Defektes Gen verursacht Schlafstörungen und Winterdepression

„Wenn wir die zugrunde liegenden biologischen Mechanismen besser verstehen, können wir gezielter nach Medikamenten suchen, um zum Beispiel Winterdepressionen zu behandeln“, sagt Louis Ptáček von der University of California in San Francisco, einer der leitenden Forscher der Arbeitsgruppe. Ausgangspunkt ihrer Untersuchungen waren drei Patienten, die aufgrund familiärer Vorbelastung unter dem „vorverlagerten Schlafphasensyndrom” litten. Diese Schlafstörung erzeugt extreme Frühaufsteher, die meist vor fünf Uhr aufwachen und bereits am frühen Abend schlafen gehen. Die Betroffenen reagieren zudem mit depressiven Störungen auf die in Herbst und Winter verkürzten Tageslängen.
Im Erbgut der Patienten identifizierten die Forscher zwei von der normalen Form abweichende Varianten des Gens PERIOD3 (PER3). Es gehört zu einer Gruppe von Genen, die als innere Uhr die tagesrhythmischen Aktivitäten des Körpers steuern. Dazu zählt insbesondere der Schlaf-Wach-Rhythmus, der normalerweise im Einklang mit dem natürlichen Wechsel von Tag und Nacht abläuft. Die Wissenschaftler schleusten die veränderten Genvarianten in das Erbgut von Mäusen ein. Das wirkte sich bei zwölf Stunden Licht am Tag nicht auf die Laufrad-Aktivität der Tiere aus. Wurde die Beleuchtung aber auf täglich vier Stunden reduziert, verschob sich ihr Schlaf-Wach-Rhythmus um mehrere Stunden, bei normalen Mäusen dagegen nicht.
Zudem zeigten die Tiere Verhaltensweisen, die mit den Merkmalen einer depressiven Störung bei Menschen vergleichbar sind: Sie wehrten sich weniger, wenn sie in unangenehme Situationen gebracht wurden, und fanden weniger Gefallen an einer Extraportion Zuckerwasser als andere Mäuse. Bei genetisch veränderten Tieren, denen das PER3-Gen ganz fehlte, waren diese Merkmale noch stärker ausgeprägt. Experimente mit Zellkulturen ergaben, dass die defekten PER3-Gene im Vergleich zur normalen Variante zu einer geringeren Produktion des PER3-Proteins führten. Wahrscheinlich wird so die Funktion der biologischen Uhr gestört, vermuten die Forscher. Auf welche Weise dadurch auch die Stimmung beeinflusst wird, sollen nun Untersuchungen von Hirnaktivitäten klären.

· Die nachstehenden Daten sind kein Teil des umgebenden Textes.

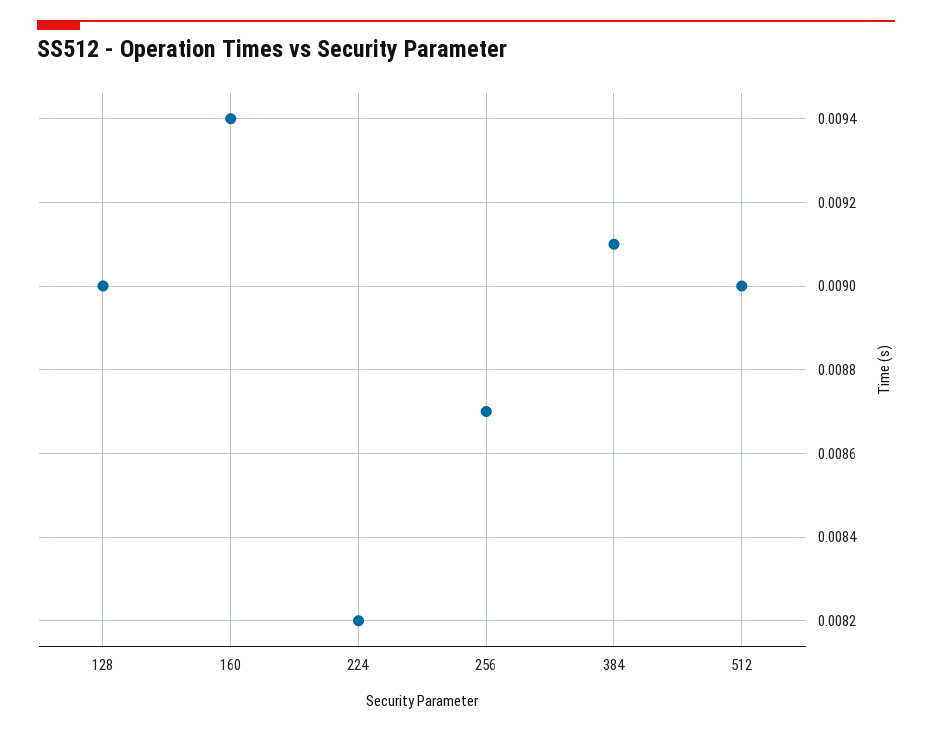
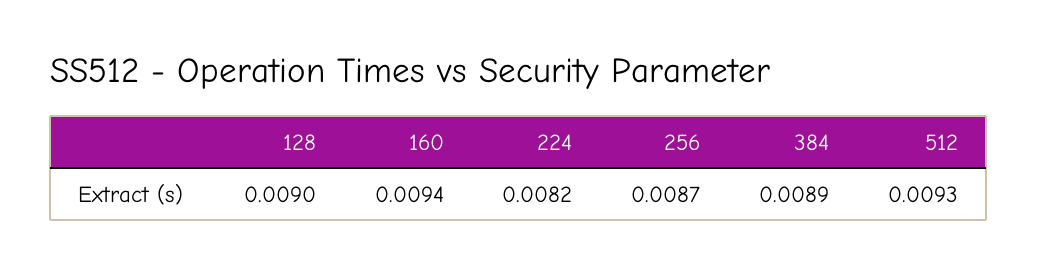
384: 0.0091 -> 0.0089
512: 0.009 -> 0.0093

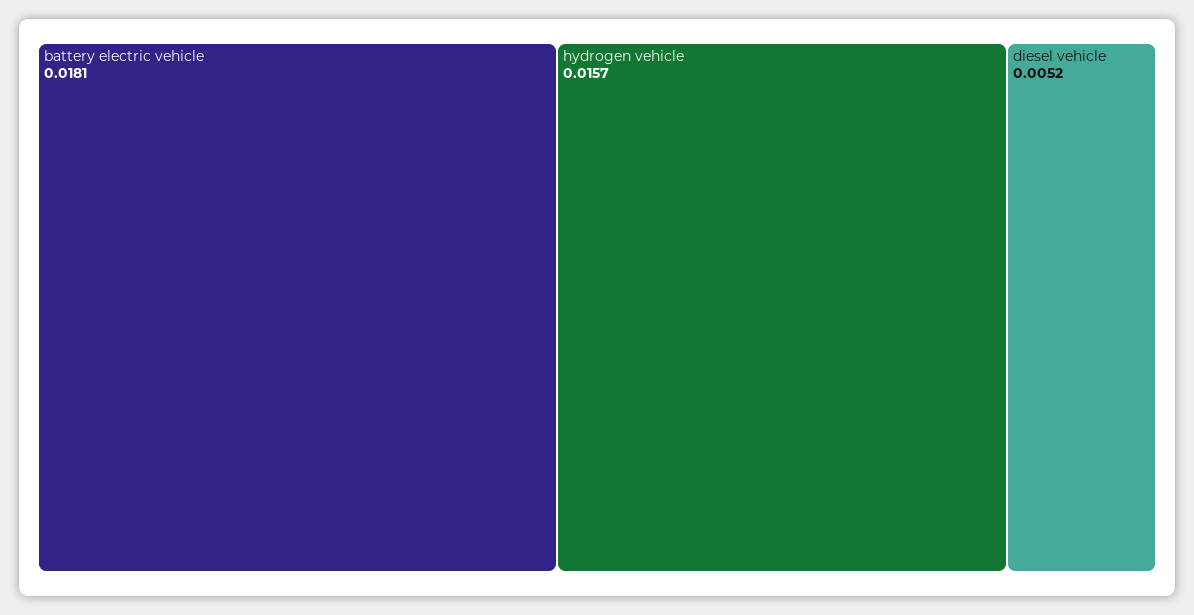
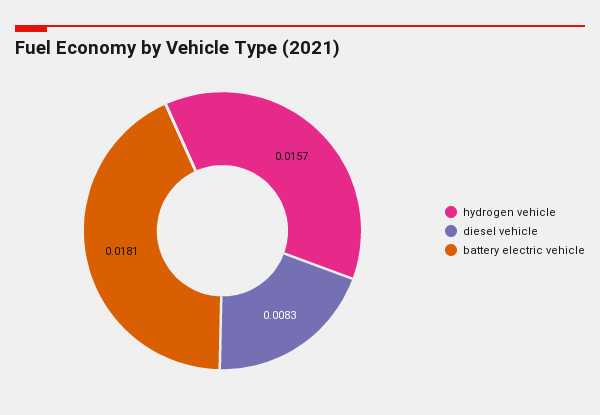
diesel vehicle: 0.0052 -> 0.0083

Die Winterdepression oder „saisonal-affektive Störung“ ist eine der häufigsten depressiven Störungen. Je nach Breitengrad des Wohngebiets – der bestimmt, wie stark sich in Herbst und Winter die Tageslänge verkürzt – leiden nach Angaben der Autoren bis zu neun Prozent der Bevölkerung darunter. Typische Symptome neben der bedrückten Stimmung sind Müdigkeit, Ängstlichkeit und Heißhunger auf Süßigkeiten.